Естественно, эти краткие указания лишь слегка затрагивают то, что вообще можно извлечь из этой поэмы. Глубокую истину, извлекшую этот фрагмент из души Гете, найдет только тот, кто подойдет к этой поэме, основываясь на духовнонаучном образе мышления. И тогда к нему устремятся силы, действующие освобождающе, насыщающе и оживляюще.
Следует, однако, упомянуть и еще кое о чем, что может научить нас многому. Гете в своей «Пандоре» сказал примечательно прекрасные слова: он сказал, что должны взаимодействовать исходящая сверху божественная мудрость мира и то, чего мы в состоянии сами достичь нашей прометеевской способностью — доопытным мышлением. Говорящее нам о том, что есть мудрость и что мы находим в мире, он называет Словом. Но с тем, что живет в душе, со Словом, с задней мыслью Эпиметея, должно соединиться Дело Прометея. И вот мы видим, как из союза Логоса, или Слова, с Делом рождается тот идеал, который Гете хотел представить нам в «Пандоре» как плод своего богатого жизненного опыта. Прометей в конце поэмы говорит примечательные слова: «Мужчинам настоящим в деле — празднество». Эта истина недоступна послеопытному элементу души.
Восприняв поэму полностью, мы получим представление о великом и героическом стремлении к развитию, проявившемся у таких людей, как Гете, и об их великой скромности: они не считали, что следует останавливаться ни достигнутом, не думали, будто не нужно идти дальше. Гете всегда был учеником жизни и всегда был убежден, что для расширения опыта необходимо преодолевать то, что прежде считалось верным. Когда молодой Гете, приступая к работе над «Фаустом», переводил Библию, он считал, что фраза: «В начале было Слово» должна звучать Иначе: «В начале было Дело». В молодости Гете написал также фрагмент о Прометее. Мы видим в молодом Гете исключительно деятельного, сугубо прометеевского человека, считавшего, что способности могут развиваться одни, без оплодотворяющей их мирской мудрости. Зрелый Гете, основываясь на жизненном опыте, понял, что было бы неверно умалять ценность Слова, что Слово должно соединиться с Делом. И действительно, Гете переписал «Фауста» как раз тогда, когда создал «Пандору». Так следует понимать Гете на вершине его становления, но мы сможем это сделать, лишь постигнув, что есть истина во всех ее формах.

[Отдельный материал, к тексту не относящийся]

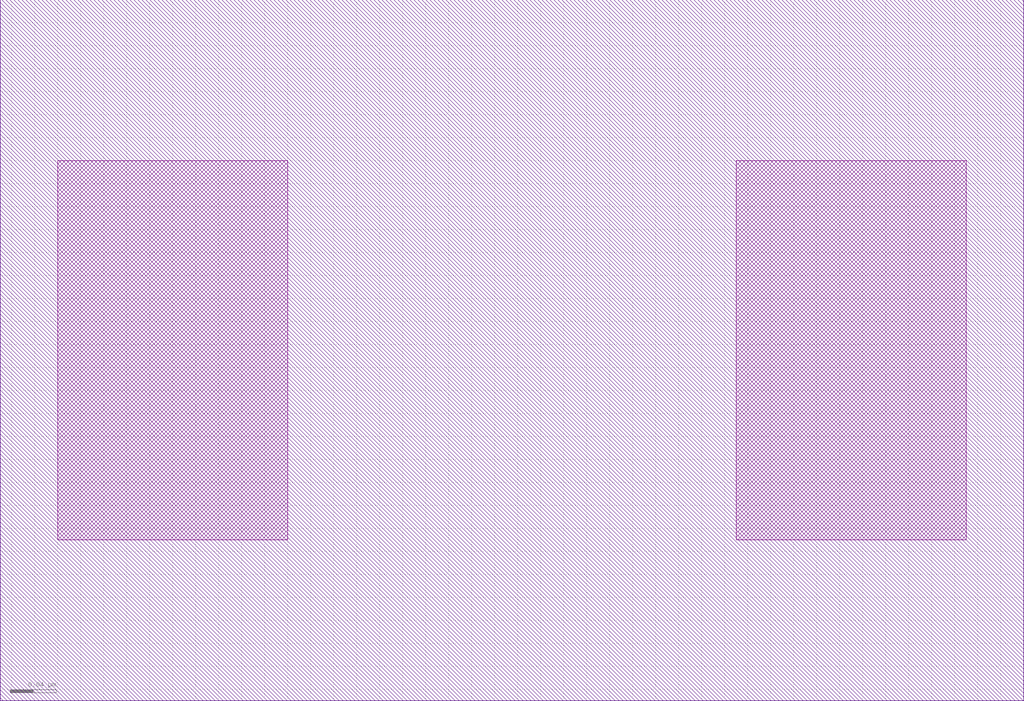
<source format=lef>
VERSION 5.7 ;
  NOWIREEXTENSIONATPIN ON ;
  DIVIDERCHAR "/" ;
  BUSBITCHARS "[]" ;
UNITS
  DATABASE MICRONS 200 ;
END UNITS

LAYER via2
  TYPE CUT ;
END via2

LAYER via
  TYPE CUT ;
END via

LAYER nwell
  TYPE MASTERSLICE ;
END nwell

LAYER via3
  TYPE CUT ;
END via3

LAYER pwell
  TYPE MASTERSLICE ;
END pwell

LAYER via4
  TYPE CUT ;
END via4

LAYER mcon
  TYPE CUT ;
END mcon

LAYER met6
  TYPE ROUTING ;
  WIDTH 0.030000 ;
  SPACING 0.040000 ;
  DIRECTION HORIZONTAL ;
END met6

LAYER met1
  TYPE ROUTING ;
  WIDTH 0.140000 ;
  SPACING 0.140000 ;
  DIRECTION HORIZONTAL ;
END met1

LAYER met3
  TYPE ROUTING ;
  WIDTH 0.300000 ;
  SPACING 0.300000 ;
  DIRECTION HORIZONTAL ;
END met3

LAYER met2
  TYPE ROUTING ;
  WIDTH 0.140000 ;
  SPACING 0.140000 ;
  DIRECTION HORIZONTAL ;
END met2

LAYER met4
  TYPE ROUTING ;
  WIDTH 0.300000 ;
  SPACING 0.300000 ;
  DIRECTION HORIZONTAL ;
END met4

LAYER met5
  TYPE ROUTING ;
  WIDTH 1.600000 ;
  SPACING 1.600000 ;
  DIRECTION HORIZONTAL ;
END met5

LAYER li1
  TYPE ROUTING ;
  WIDTH 0.170000 ;
  SPACING 0.170000 ;
  DIRECTION HORIZONTAL ;
END li1

MACRO sky130_hilas_nfet03
  CLASS BLOCK ;
  FOREIGN sky130_hilas_nfet03 ;
  ORIGIN 0.310 0.190 ;
  SIZE 0.890 BY 0.610 ;
  OBS
      LAYER li1 ;
        RECT -0.260 -0.050 -0.060 0.280 ;
        RECT 0.330 -0.050 0.530 0.280 ;
  END
END sky130_hilas_nfet03
END LIBRARY


</source>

В любом случае полезно усвоить представление, что Истина может быть постигнута отнюдь не сразу. И потому Тем более будет полезно, если человек станет всесторонним, честным и подлинным искателем истины, если он Осознает, что, найдя ту или иную истину, он призван самым энергичным образом воплощать ее в жизнь: ведь нет Никаких оснований кичиться этой однажды найденной Истиной. Нет никаких оснований всегда придерживаться уже познанного; а такое познание, к которому мы пришли во вчерашнем и сегодняшнем докладах, есть знание о том, что человек, правда, обязан твердо стоять на почве достигнутой истины и защищать ее, но время от времени должен отступать вглубь своей личности, как это делал Гете. Человек, отступая в себя, благодаря всем силам, родившимся из сознания достигнутой истины, вновь обретет то, что дает правильную меру и обращает к той точке зрения, которую он и должен принять. От возвышенного истиной сознания мы постоянно должны возвращаться в себя, говоря вместе с Гете: многое из того, что мы однажды исследовали как истину, сегодня стало сном или сноподобным воспоминанием, а то, над чем мы размышляем сегодня, ни в коем случае не устоит, если копнуть глубже. Так и Гете всегда повторял слова, сказанные им о собственных честных исканиях истины, и так должен говорить себе каждый человек в часы одиночества: «Я всего лишь бедный малый. Мои мечты не сбываются, а мысли неудачны».
Если мы сможем почувствовать это, то у нас будет правильное отношение к нашему высшему идеалу, к истине!
МИССИЯ БЛАГОГОВЕНИЯ
Вам всем хорошо известны слова, которыми Гете заканчивает великий труд своей жизни, «Фауста».
Нет необходимости сегодня говорить, что в данном случае это «вечно-женское» не имеет ничего общего с мужчиной и женщиной, — просто Гете здесь использовал древний оборот речи. Во всех мистических мировоззрениях — а Гете вкладывает эти слова в уста мистического хора — во всех подобных мистических мировоззрениях указывалось на то, что в душе изначально живет неясное стремление к тому, что ею еще не познано, с чем ей еще только предстоит соединиться, к чему она должна стремиться. Это изначально смутно предчувствуемое душой стремление к тому, с чем она желает соединиться, Гете вслед за мистиками всех времен назвал вечно-женским, и весь смысл второй части «Фауста» подтверждает такое понимание.